Let $\mu^{\ast}$ be the outer measure on $R$.A collection $\left\{A_i\right\}$ is a partition of $R$ if $A_i \cap A_j=\phi$ if $i\neq j$ and $\bigcup^\infty_{i=1} A_i=R$. Prove that all sets on the partition $\left\{A_i\right\}$ are measurable if and only if $\mu^\ast (B)=\sum^\infty_{i=1} \mu^\ast (B\cap A_i)$ for all subset $B$ in $R$.
I think the relationship can be proved from the definition of measurable sets directly.

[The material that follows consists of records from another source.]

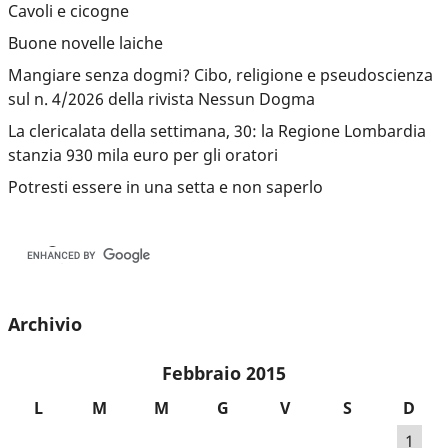
Cavoli e cicogne
Buone novelle laiche
Mangiare senza dogmi? Cibo, religione e pseudoscienza
sul n. 4/2026 della rivista Nessun Dogma
La clericalata della settimana, 30: la Regione Lombardia
stanzia 930 mila euro per gli oratori
Potresti essere in una setta e non saperlo
Archivio
Febbraio 2015
L
M
M
G
V
S
D
1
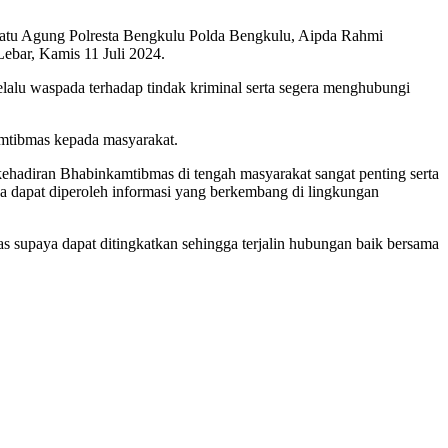
atu Agung Polresta Bengkulu Polda Bengkulu, Aipda Rahmi
ebar, Kamis 11 Juli 2024.
alu waspada terhadap tindak kriminal serta segera menghubungi
amtibmas kepada masyarakat.
hadiran Bhabinkamtibmas di tengah masyarakat sangat penting serta
gga dapat diperoleh informasi yang berkembang di lingkungan
 supaya dapat ditingkatkan sehingga terjalin hubungan baik bersama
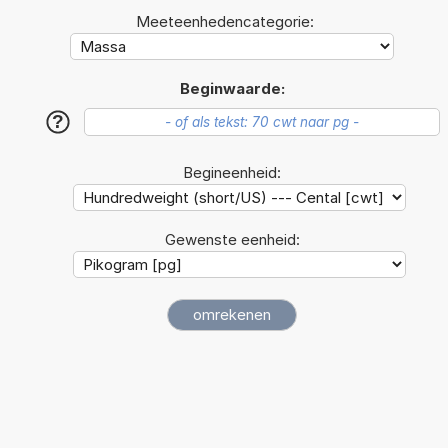
Meeteenhedencategorie:
Beginwaarde:
?
Begineenheid:
Gewenste eenheid:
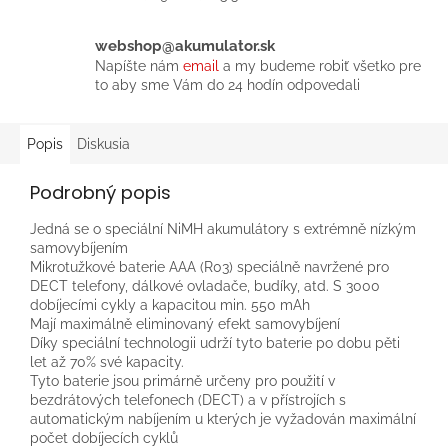
webshop@akumulator.sk
Napíšte nám
email
a my budeme robiť všetko pre
to aby sme Vám do 24 hodín odpovedali
Popis
Diskusia
Podrobný popis
Jedná se o speciální NiMH akumulátory s extrémně nízkým
samovybíjením
Mikrotužkové baterie AAA (R03) speciálně navržené pro
DECT telefony, dálkové ovladače, budíky, atd. S 3000
dobíjecími cykly a kapacitou min. 550 mAh
Mají maximálně eliminovaný efekt samovybíjení
Díky speciální technologii udrží tyto baterie po dobu pěti
let až 70% své kapacity.
Tyto baterie jsou primárně určeny pro použití v
bezdrátových telefonech (DECT) a v přístrojích s
automatickým nabíjením u kterých je vyžadován maximální
počet dobíjecích cyklů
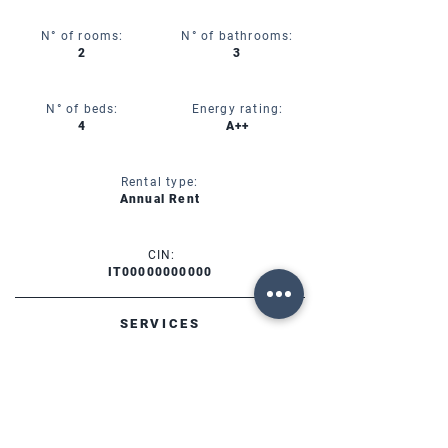
N° of rooms:
N° of bathrooms:
2
3
N° of beds:
Energy rating:
4
A++
Rental type:
Annual Rent
CIN:
IT00000000000
SERVICES
AVAILABILITY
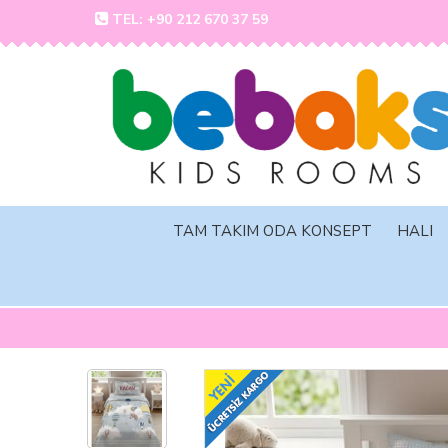
TEL: +90 212 670 37 59
TAM TAKIM ODA KONSEPT
HALI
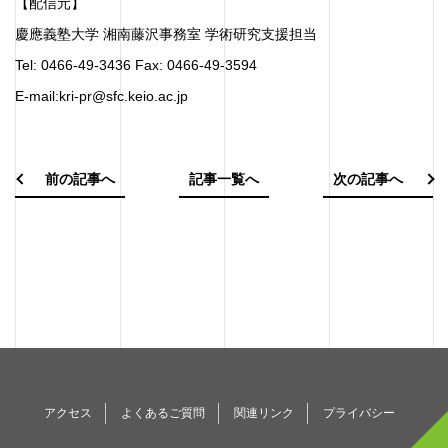
【配信元】
慶應義塾大学 湘南藤沢事務室 学術研究支援担当
Tel: 0466-49-3436 Fax: 0466-49-3594
E-mail:kri-pr@sfc.keio.ac.jp
前の記事へ
記事一覧へ
次の記事へ
アクセス
よくあるご質問
関連リンク
プライバシー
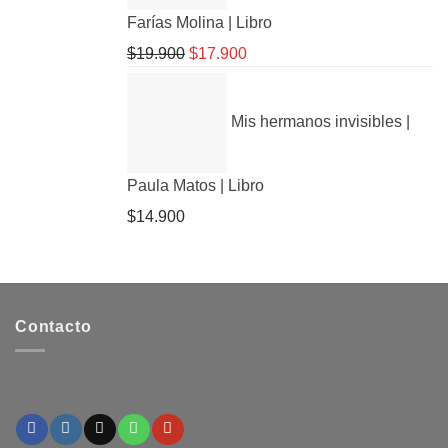
Farías Molina | Libro
$
19.900
El
$
17.900
El
precio
precio
original
actual
Mis hermanos invisibles |
era:
es:
$19.900.
$17.900.
Paula Matos | Libro
$
14.900
Contacto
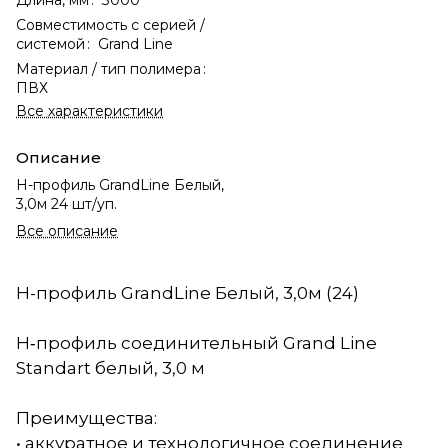
Совместимость с серией /
системой
:
Grand Line
Материал / тип полимера
:
ПВХ
Все характеристики
Описание
Н-профиль GrandLine Белый,
3,0м 24 шт/уп.
Все описание
Н-профиль GrandLine Белый, 3,0м (24)
Н‑профиль соединительный Grand Line
Standart белый, 3,0 м
Преимущества:
• аккуратное и технологичное соединение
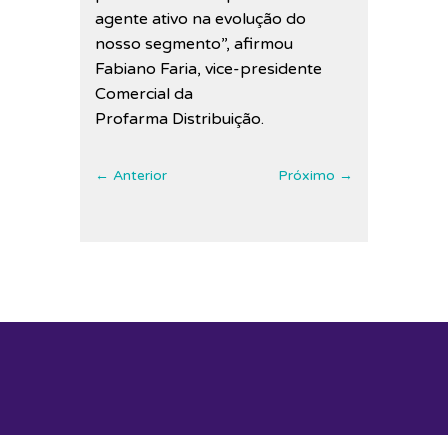
agente ativo na evolução do
nosso segmento”, afirmou
Fabiano Faria, vice-presidente
Comercial da
Profarma Distribuição.
←
Anterior
Próximo
→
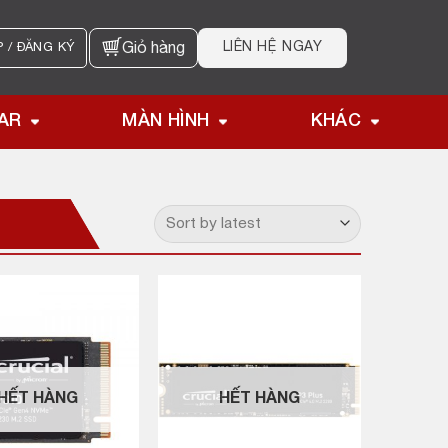
LIÊN HỆ NGAY
 / ĐĂNG KÝ
Giỏ hàng
AR
MÀN HÌNH
KHÁC
HẾT HÀNG
HẾT HÀNG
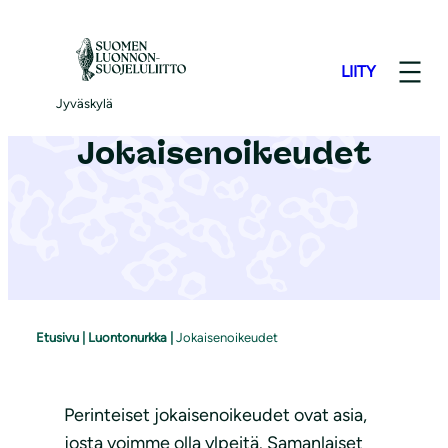
S
i
LIITY
i
r
Jyväskylä
r
Jokaisenoikeudet
y
s
i
s
ä
l
t
Etusivu
|
Luontonurkka
|
Jokaisenoikeudet
ö
ö
n
Perinteiset jokaisenoikeudet ovat asia,
josta voimme olla ylpeitä. Samanlaiset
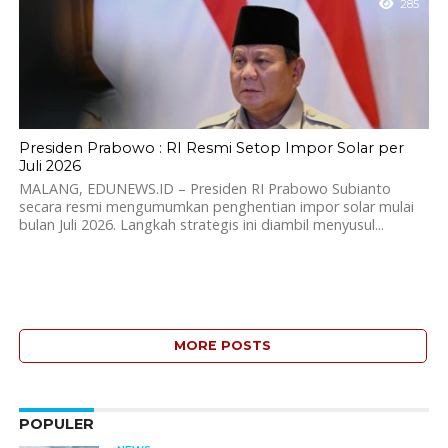
285
Presiden Prabowo : RI Resmi Setop Impor Solar per
Juli 2026
MALANG, EDUNEWS.ID – Presiden RI Prabowo Subianto
secara resmi mengumumkan penghentian impor solar mulai
bulan Juli 2026. Langkah strategis ini diambil menyusul...
MORE POSTS
POPULER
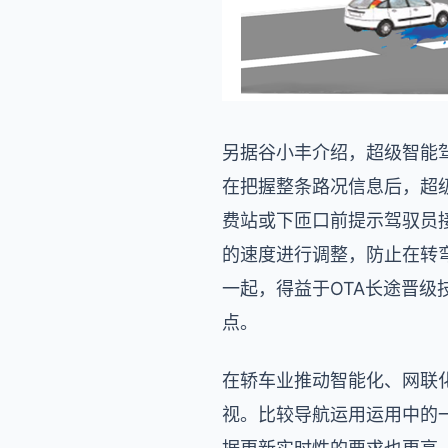
另据谷小丰介绍，超级智能
在把握整条路况信息后，超
费站或下匝口前提示驾驭员
的速度进行调整，防止在转
一起，得益于OTA长途晋
点。
在轿车业推动智能化、网联
视。比较导航运用运用中的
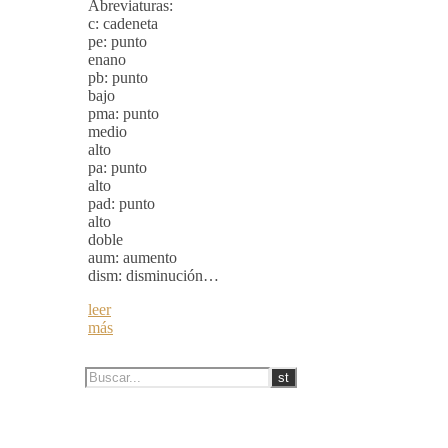
Abreviaturas:
c: cadeneta
pe: punto
enano
pb: punto
bajo
pma: punto
medio
alto
pa: punto
alto
pad: punto
alto
doble
aum: aumento
dism: disminución…
leer
más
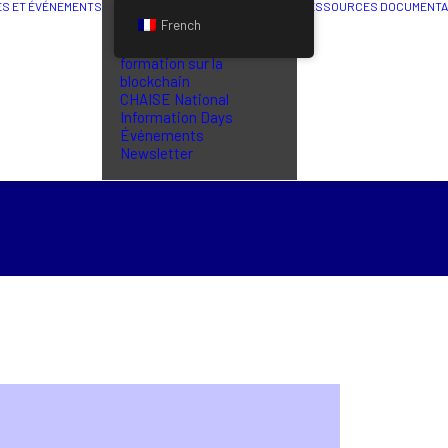
ÉS ET ÉVÉNEMENTS
RESSOURCES DOCUMENTA
French
Dernières actualités
Séminaires de
formation sur la
blockchain
CHAISE National
Information Days
Événements
Newsletter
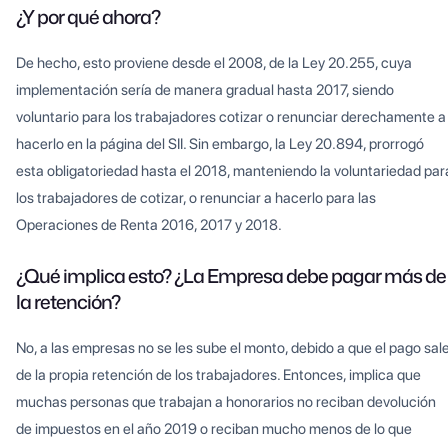
¿Y por qué ahora?
De hecho, esto proviene desde el 2008, de la Ley 20.255, cuya
implementación sería de manera gradual hasta 2017, siendo
voluntario para los trabajadores cotizar o renunciar derechamente a
hacerlo en la página del SII. Sin embargo, la Ley 20.894, prorrogó
esta obligatoriedad hasta el 2018, manteniendo la voluntariedad par
los trabajadores de cotizar, o renunciar a hacerlo para las
Operaciones de Renta 2016, 2017 y 2018.
¿Qué implica esto? ¿La Empresa debe pagar más de
la retención?
No, a las empresas no se les sube el monto, debido a que el pago sal
de la propia retención de los trabajadores. Entonces, implica que
muchas personas que trabajan a honorarios no reciban devolución
de impuestos en el año 2019 o reciban mucho menos de lo que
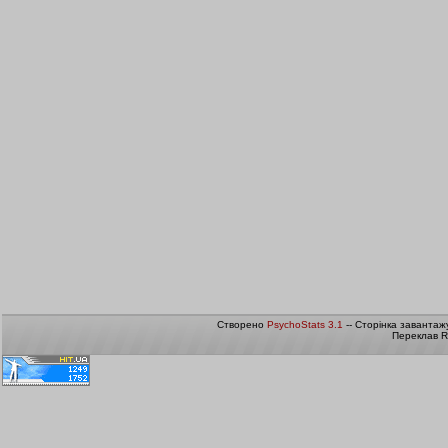
Створено
PsychoStats 3.1
-- Сторінка завантаж
Переклав R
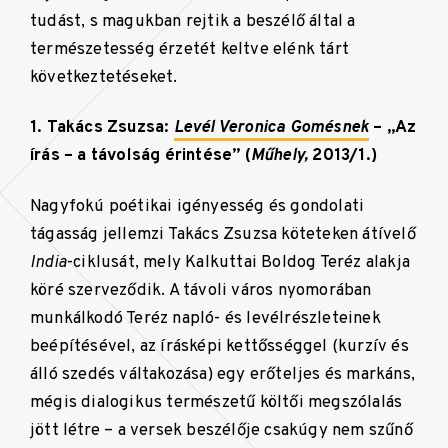
tudást, s magukban rejtik a beszélő által a
természetesség érzetét keltve elénk tárt
következtetéseket.
1. Takács Zsuzsa:
Levél Veronica Gomésnek
– „Az
írás – a távolság érintése” (
Műhely,
2013/1.)
Nagyfokú poétikai igényesség és gondolati
tágasság jellemzi Takács Zsuzsa köteteken átívelő
India
-ciklusát, mely Kalkuttai Boldog Teréz alakja
köré szerveződik. A távoli város nyomorában
munkálkodó Teréz napló- és levélrészleteinek
beépítésével, az írásképi kettősséggel (kurzív és
álló szedés váltakozása) egy erőteljes és markáns,
mégis dialogikus természetű költői megszólalás
jött létre – a versek beszélője csakúgy nem szűnő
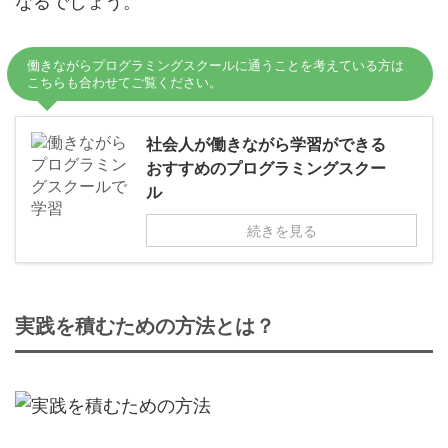
なるでしょう。
働きながらプログラミングスクールに通うことを考えている方は
こちらも合わせてご覧ください。
社会人が働きながら学習ができる
おすすめのプログラミングスクー
ル
続きを見る
実践を積むための方法とは？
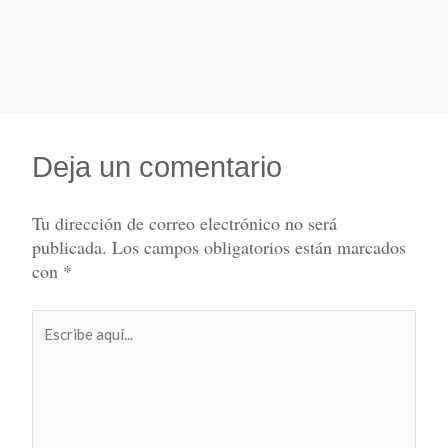
Deja un comentario
Tu dirección de correo electrónico no será
publicada.
Los campos obligatorios están marcados
con
*
Escribe
aquí...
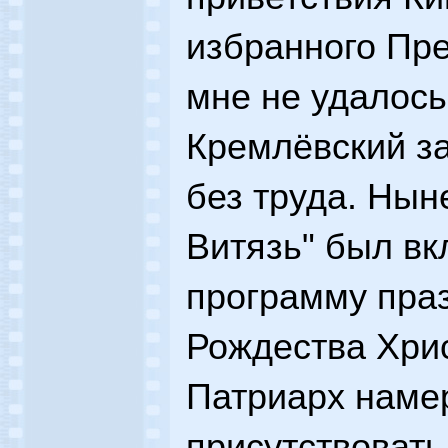
избранного Пре
мне не удалось
Кремлёвский з
без труда. Нын
Витязь" был в
программу пра
Рождества Хри
Патриарх наме
присутствовать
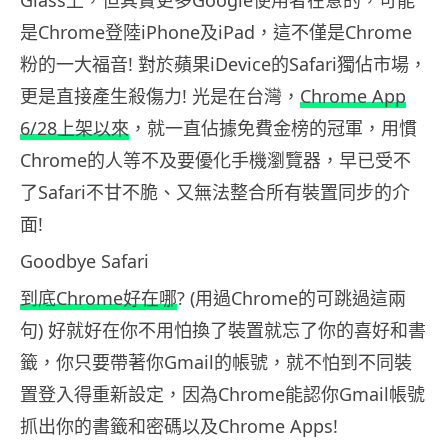
是Chrome登陸iPhone及iPad，這不僅是Chrome
粉的一大福音! 對於蘋果iDevice的Safari獨佔市場，
更是直接產生殺傷力! 光是在台灣，
Chrome App
6/28上架以來
，就一直佔據免費金榜的冠軍，用慣
Chrome的人等不及要優化手機瀏覽器，早已受不
了Safari不甘不脆、又無法整合所有裝置同步的介
面!
Goodbye Safari
到底Chrome好在哪
? (用過Chrome的可跳過這兩
句) 好就好在你不用怕換了裝置就忘了你的喜好和書
籤，你只要帶著你Gmail的帳號，就不怕到不同裝
置登入得重新設定，因為Chrome能認你Gmail帳號
抓出你的書籤和密碼以及Chrome Apps!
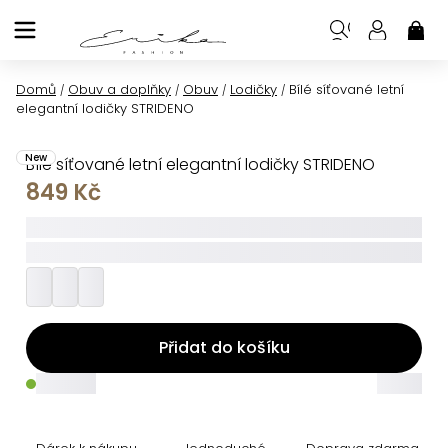
Přejít
na
NÁK
KOŠ
obsah
Domů
Obuv a doplňky
Obuv
Lodičky
Bílé síťované letní
/
/
/
/
elegantní lodičky STRIDENO
New
Bílé síťované letní elegantní lodičky STRIDENO
849 Kč
_____
_________
Přidat do košíku
_____
_____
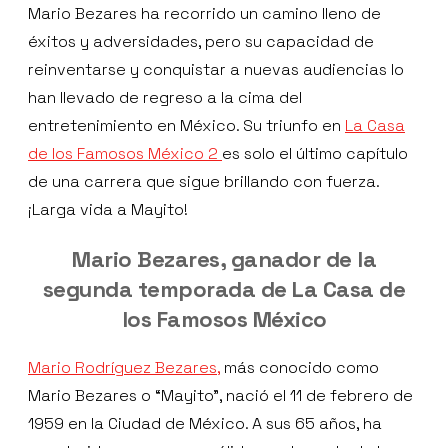
Mario Bezares ha recorrido un camino lleno de
éxitos y adversidades, pero su capacidad de
reinventarse y conquistar a nuevas audiencias lo
han llevado de regreso a la cima del
entretenimiento en México. Su triunfo en
La Casa
de los Famosos México 2
es solo el último capítulo
de una carrera que sigue brillando con fuerza.
¡Larga vida a Mayito!
Mario Bezares, ganador de la
segunda temporada de La Casa de
los Famosos México
Mario Rodríguez Bezares,
más conocido como
Mario Bezares o “Mayito”, nació el 11 de febrero de
1959 en la Ciudad de México. A sus 65 años, ha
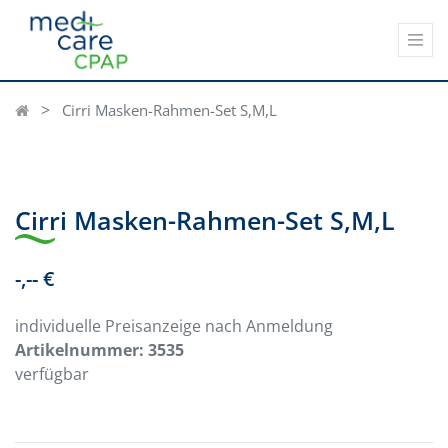
Cirri Masken-Rahmen-Set S,M,L
Cirri Masken-Rahmen-Set S,M,L
-,-- €
individuelle Preisanzeige nach Anmeldung
Artikelnummer:
3535
verfügbar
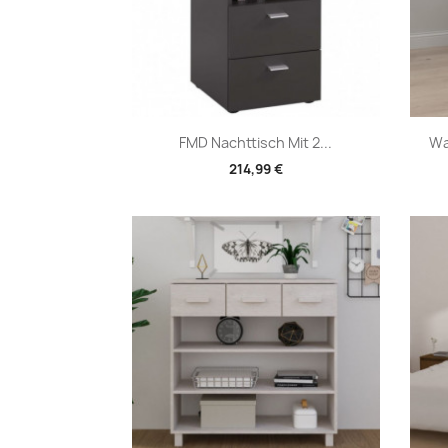
Vorschau

FMD Nachttisch Mit 2...
Wa
214,99 €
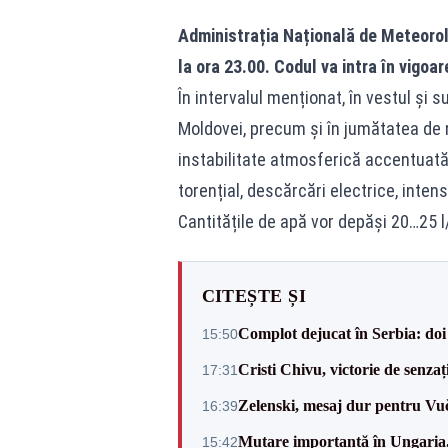
Administrația Națională de Meteorol
la ora 23.00. Codul va intra în vigoar
În intervalul menționat, în vestul și s
Moldovei, precum și în jumătatea de n
instabilitate atmosferică accentuată
torențial, descărcări electrice, intensi
Cantitățile de apă vor depăși 20…25 l
CITEȘTE ȘI
Complot dejucat în Serbia: doi 
15:50
Cristi Chivu, victorie de senzaț
17:31
Zelenski, mesaj dur pentru Vuč
16:39
Mutare importantă în Ungaria. 
15:42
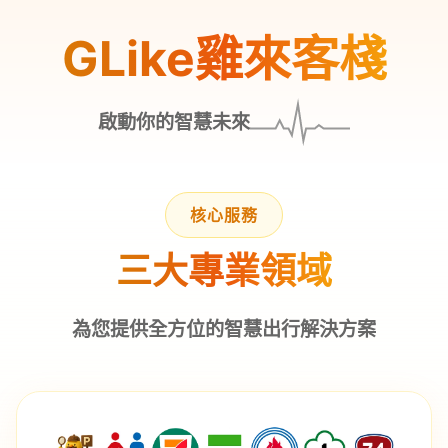
GLike雞來客棧
啟動你的智慧未來
核心服務
三大專業領域
為您提供全方位的智慧出行解決方案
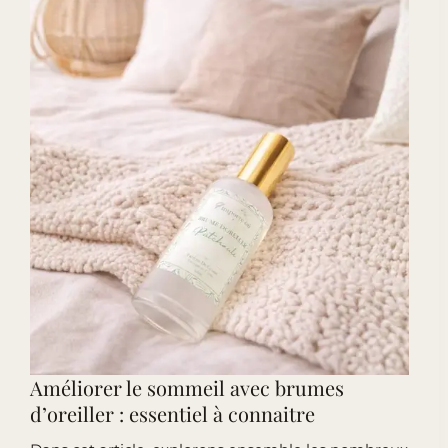
Améliorer le sommeil avec brumes
d’oreiller : essentiel à connaitre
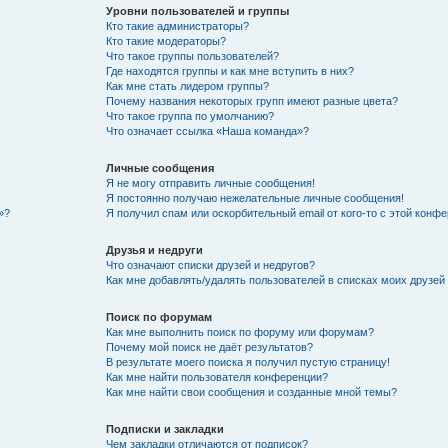
Уровни пользователей и группы
Кто такие администраторы?
Кто такие модераторы?
Что такое группы пользователей?
Где находятся группы и как мне вступить в них?
Как мне стать лидером группы?
Почему названия некоторых групп имеют разные цвета?
Что такое группа по умолчанию?
Что означает ссылка «Наша команда»?
Личные сообщения
Я не могу отправить личные сообщения!
Я постоянно получаю нежелательные личные сообщения!
»?
Я получил спам или оскорбительный email от кого-то с этой конфе
Друзья и недруги
Что означают списки друзей и недругов?
Как мне добавлять/удалять пользователей в списках моих друзей
Поиск по форумам
Как мне выполнить поиск по форуму или форумам?
Почему мой поиск не даёт результатов?
В результате моего поиска я получил пустую страницу!
Как мне найти пользователя конференции?
Как мне найти свои сообщения и созданные мной темы?
Подписки и закладки
Чем закладки отличаются от подписок?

But I don't know how to do it. It seems not that trivial.
Forward implication:
First,
$$\mu^* (B) = \mu^*\left( B \cap \bigcup_{i=1}^{\infty} A_i \right) = \mu^* \left( \bigcup_{i=1}^{\infty} (B \cap A_i) \right) \le \sum_{i=1}^{\infty} \mu^*(B \cap A_i)$$
Now, by the definition of measurability, we can show by induction that for all $n$,
$$\mu^*(B) = \sum_{i=1}^n \mu^*(B \cap A_i) + \mu^* \left( \bigcup_{i=n+1}^{\infty} B \cap A_i \right) \ge \sum_{i=1}^n \mu^*(B \cap A_i)$$
Hence $\mu^*(B) \ge \sum_{i=1}^{\infty} \mu^*(B \cap A_i)$.
Backward implication:
Let $i \in \Bbb N$. Let $B \subset \Bbb R$. It suffices to show that $\mu^*(B) \ge \mu^*(B \cap A_i) + \mu^*(B \setminus A_i)$. We have:
$$\mu^*(B) = \sum_{j=1}^{\infty} \mu^*(B \cap A_j) = \mu^*(B \cap A_i) + \sum_{j \neq i} \mu^*(B \cap A_j) \\ \ge \mu^*(B \cap A_i) + \mu^* \left( \bigcup_{j\neq i} (B\cap A_j) \right) = \mu^*(B \cap A_i) + \mu^*\left(B \cap \left(\bigcup_{j \neq i} A_j \right) \right) \\ = \mu^*(B \cap A_i) + \mu^*(B \cap (\Bbb R \setminus A_i)) = \mu^*(B \cap A_i) + \mu^*(B \setminus A_i)$$